TASK DETAILS = Read each line of the material and note whether it contains "level". Give the number of such lines and nothing else.

----------

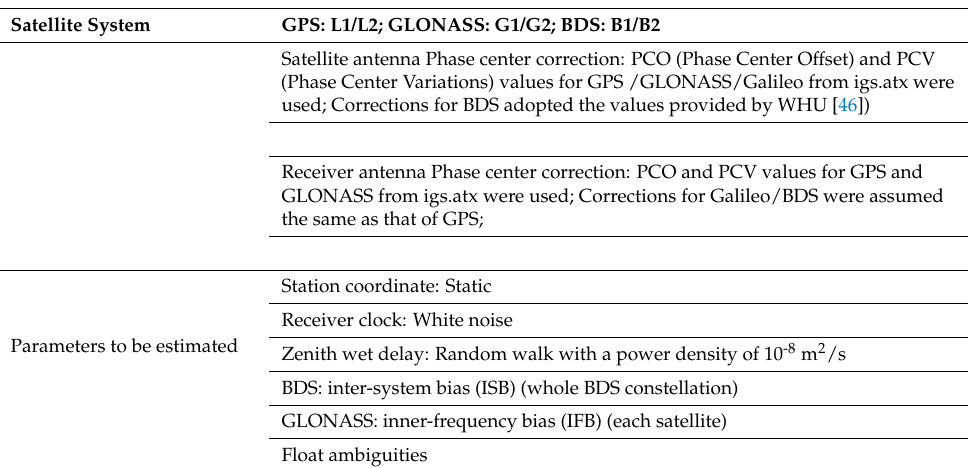
Figure 3. The statistics of Bartlett test and iterations under two conditions with elevation angle masks of 10° and 15°, respectively, over the experimental period of Doy 303 to 317, 2015. 4.2. Internal/External Accuracy Testing The slant wet delays of six stations (XIUW, BAIY, YONG, QINZ, QINY and KAIY) for the data of Doy 303 to 317, 2015 were used to validate the internal/external accuracy of the proposed method based on the tomographic modeling established in Section 2.1. For the internal accuracy testing, six stations are both used to reconstruct the atmosphere wet refractivity, two elevation angle masks of 10° and 15° were both selected for the two schemes. The residuals of tropospheric delay in the two schemes are shown in Figure 4, where the top and bottom represent the case of 10° and 15° of elevation masks, separately. It is clearly seen that the residual of the proposed method (Scheme 2) is smaller than that of conventional method (Scheme 1) for two cases. The Root Mean Square (RMS) error and the mean bias (Bias) for schemes 1 and 2 are 3.0/−0.3 mm and 2.3/0.1 mm, respectively, under the condition of 10° elevation angle mask while those values are 2.9/−0.2 mm and 2.1/0.1 mm, respectively, under the condition of 15° elevation angle mask. In addition, Figure 5 also gives the change of slant wet delay residuals with elevation angle for two schemes under different elevation angle masks. It is clear that the residuals decreased with ascending elevation angles. The residuals of Scheme 2 (red dots) are obviously smaller than those in Scheme 1 (blue dots) for two cases of 10° and 15° of elevation angle masks.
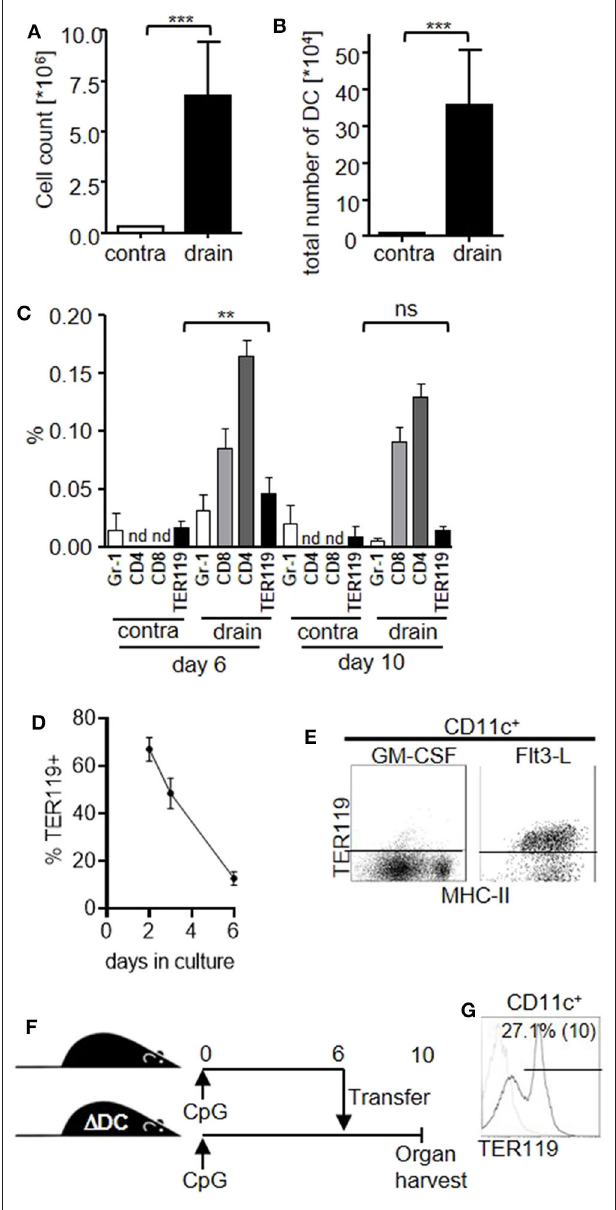
FIGURE 3 | TER119 + CD11c high cells contribute to the DC compartment in the draining lymph node upon local inflammation. (A–C) Mice were injected with a single dose of CpG-ODN into one footpad. Graphs show (A) cell count of the contralateral (contra) and draining (drain) lymph nodes at day 10 post stimulation, (B) total number of DC in lymph nodes, (C) proportion of B220 − CD11c + CD11b high Gr-1 + (Gr-1), CD4 + , CD8 + and TER119 + CD11c + DC subsets in the lymph nodes at day 6 and day 10 post stimulation. nd = not examined. Representative data of at least 3 experiments with n = 5 animals/group are shown. (D,E) TER119 + CD11a + splenocytes from CpG-ODN treated mice were cultured with GM-CSF or FLT3-L. (D) Graph shows proportion of TER119 + cells in culture with GM-CSF at the indicated time points. (E) Representative blots showing TER119 and MHC-II expression on CD11c + cells after culture with Flt3-L. (F) Experimental setup for the adoptive transfer of TER119 + CD11a + splenocytes from congenic wt mice into CpG-ODN–stimulated mice that are deficient for DC ( 1 DC). (G) Donor-derived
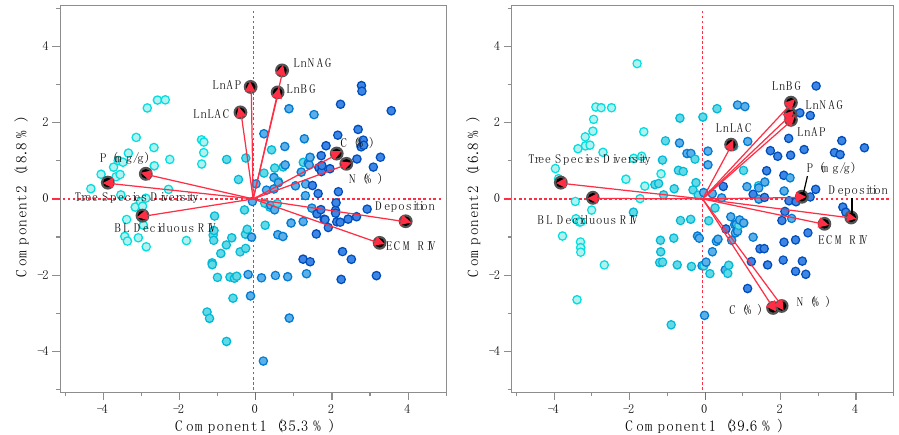
Figure 4. Principle component analysis for soil extracellular enzyme activities and soil-level and plot-level predictors of ESE activities in the organic and mineral horizons, respectively. Symbol color intensity reflects N deposition at each site (light blue, low, to dark blue, high, N deposition).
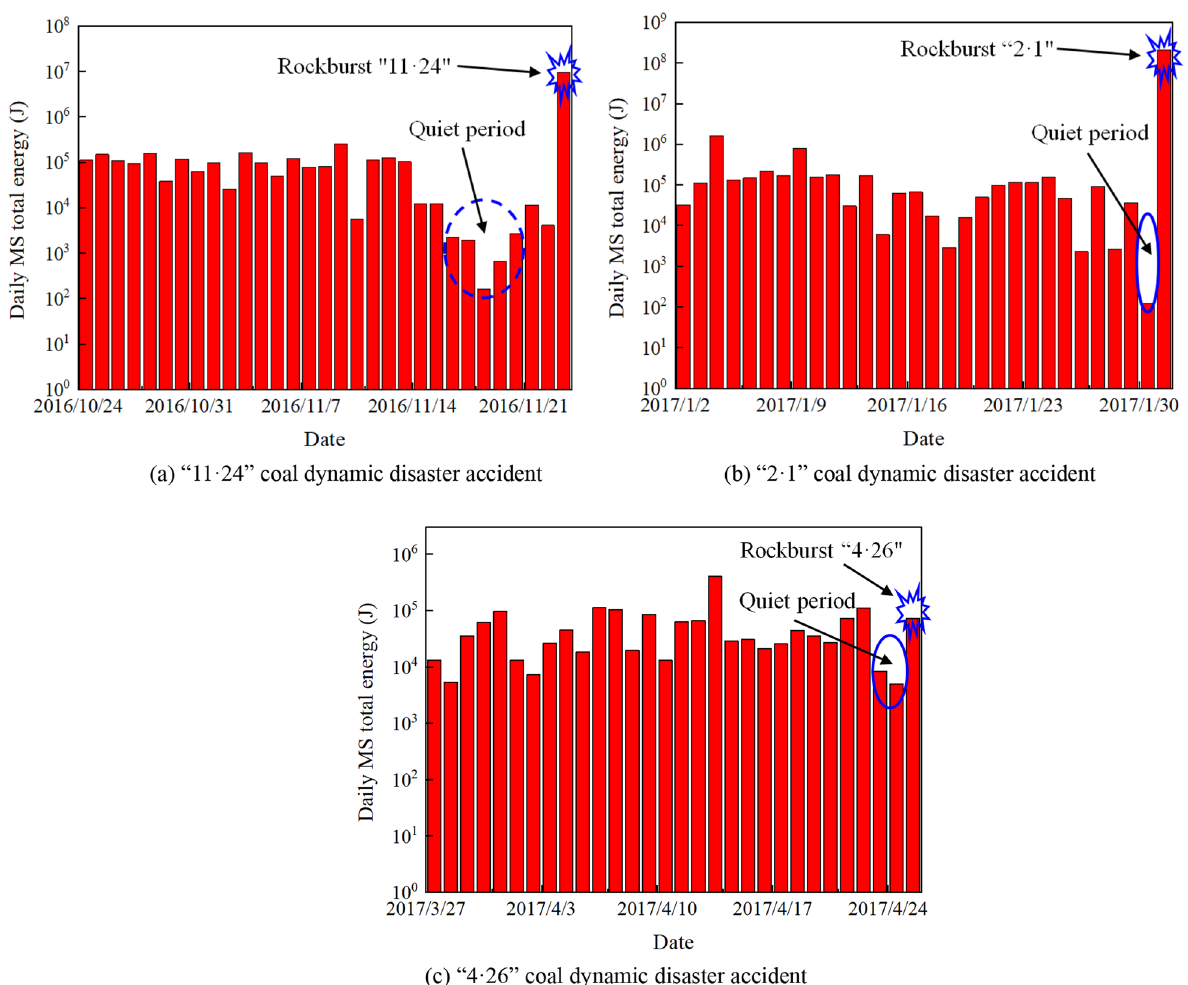
Fig. 6 Temporal evolution of daily MS total energy prior to coal dynamic disaster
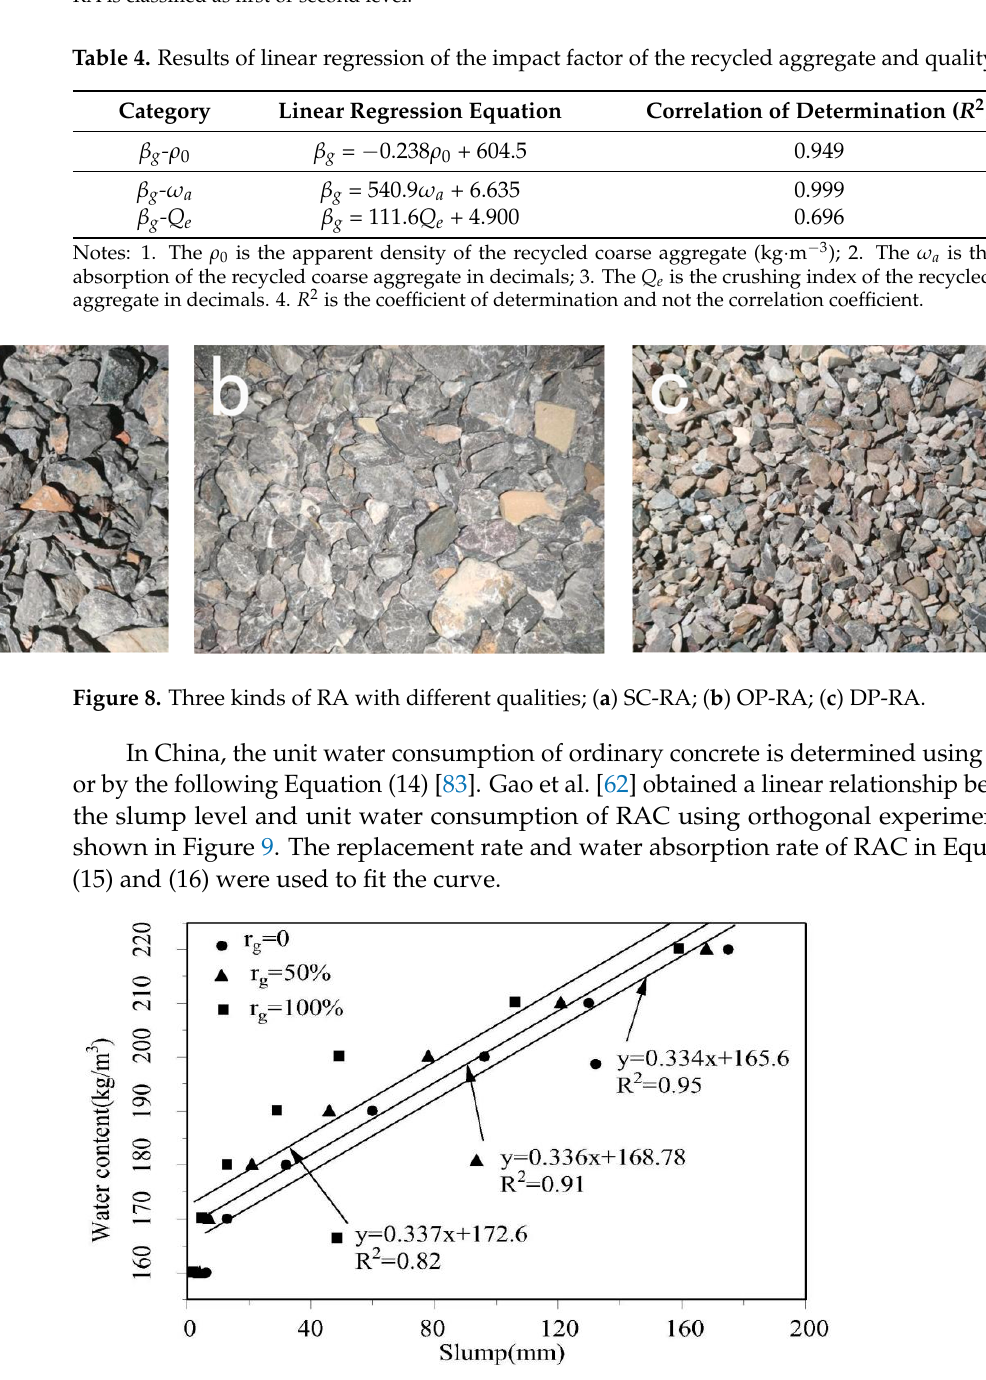
Figure 9. Relationship between the slump level and the unit water consumption of SF RAC [61].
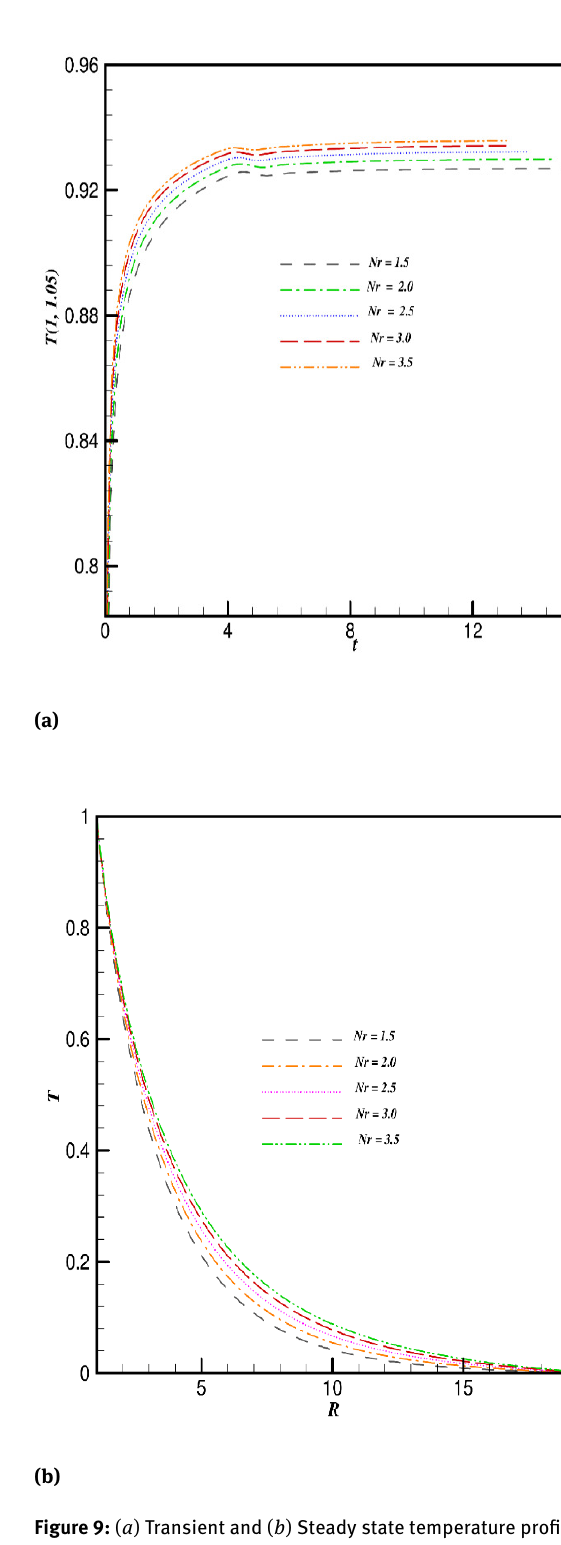
Figure 8: ( a ) Transient and ( b ) Steady state velocity profiles with fixed Sc = 0.6 , Pr = 0.7 , Bu = 1.0 , Kr = −0.2 , K 1 = 1.0 , M = 0.2 , Ec = 0.1 .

----------

REPLY TO THE EXERCISE = 2